In a non-hierarchical weblike design, faculty members of Circles of Four share in the responsibility of holding and guiding the program. 

Course of Practice and Study

Preparation

The process of Preparation for each learner – the number of hours, months, years that any specific circle of four engages – is determined by the Learner and the Teachers in that circle. Commitment to this process, which is unique for each learner, requires an accumulation of studio hours necessary for the development of practice skills as well as for a quality of presence revealing a deepening of clear seeing of oneself and another.

Integration of such work includes:

  • a felt sense of being seen while moving, witnessed by another.
  • a felt sense of seeing, witnessing oneself while moving.
  • a felt sense of seeing, witnessing oneself while witnessing another moving.
  • a felt sense of, and developed capacity for, conscious speech.
  • a felt sense of the development of one’s own witness consciousness.
  • a felt sense of the intrinsic individual body as distinguished from the collective body.
  • a felt sense of egoic phenomenon as distinguished from energetic phenomenon.
  • a felt sense of empathic resonance as distinguished from compassionate presence.
  • a felt sense of energetic phenomenon becoming intuitive knowing.
  • a felt sense of embodied knowing of the full arc of the mandorla.
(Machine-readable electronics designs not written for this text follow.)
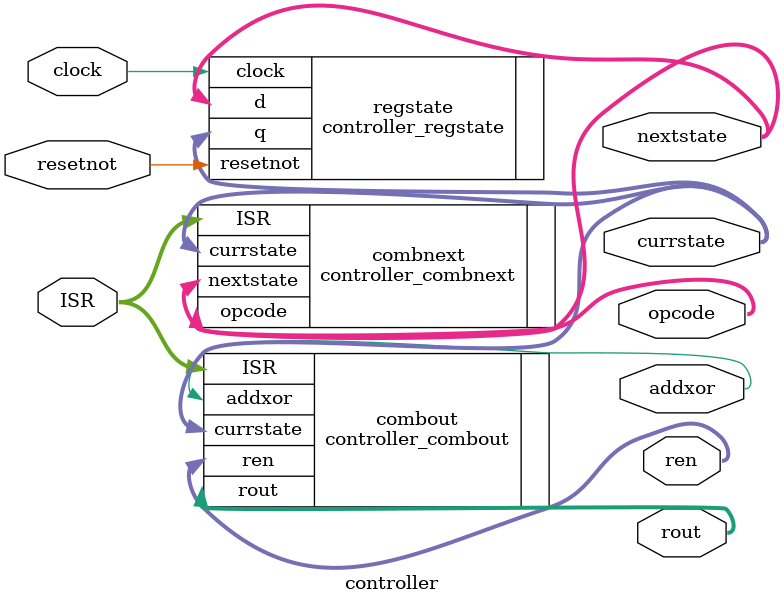
<source format=v>
module controller(clock, resetnot, ISR, rout, ren, addxor, currstate, nextstate, opcode);
	input clock, resetnot;

	// Received from datapath.
	input [7:0] ISR;

	// Send to datapath.
	output [15:0] rout, ren;
	output addxor;

	// Internal wires, made visible for debugging.
	output wire [1:0] opcode;
	output wire [3:0] currstate, nextstate;

	controller_combnext combnext(
		.currstate(currstate), 
		.ISR(ISR),

		.nextstate(nextstate),
		.opcode(opcode)
	);
	controller_combout combout(
		.currstate(currstate), 
		.ISR(ISR), 

		.rout(rout), 
		.ren(ren),
		.addxor(addxor)
	);
	controller_regstate regstate(
		.d(nextstate), 
		.q(currstate), 

		.clock(clock), 
		.resetnot(resetnot)
	);
endmodule
</source>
Integration of such work also includes:

  • an engagement in scheduled communication with the three teachers set up by the learner as well as connection with other learners in the program.
  • a comprehensive review of a bibliography centered on the history of the field of Authentic Movement, specifically the Discipline of Authentic Movement.
    This bibliography can be supplemented in the fields of dance, psychology, and mysticism in response to each learner’s questions, gifts, and intentions toward teaching.
  • participation in one or more thematic retreats offered by Faculty of Circles of Four focused on a specific area of inquiry or research.
  • assisting at least one of the teachers in the learner’s circle of four and/or assisting another faculty member.

Blessing

When each participant in a circle of four agrees that it is time, a Blessing ceremony for the learner is created by her teachers, marking a recognition, a completion of their preparation, and their readiness to be a teacher of the Discipline of Authentic Movement.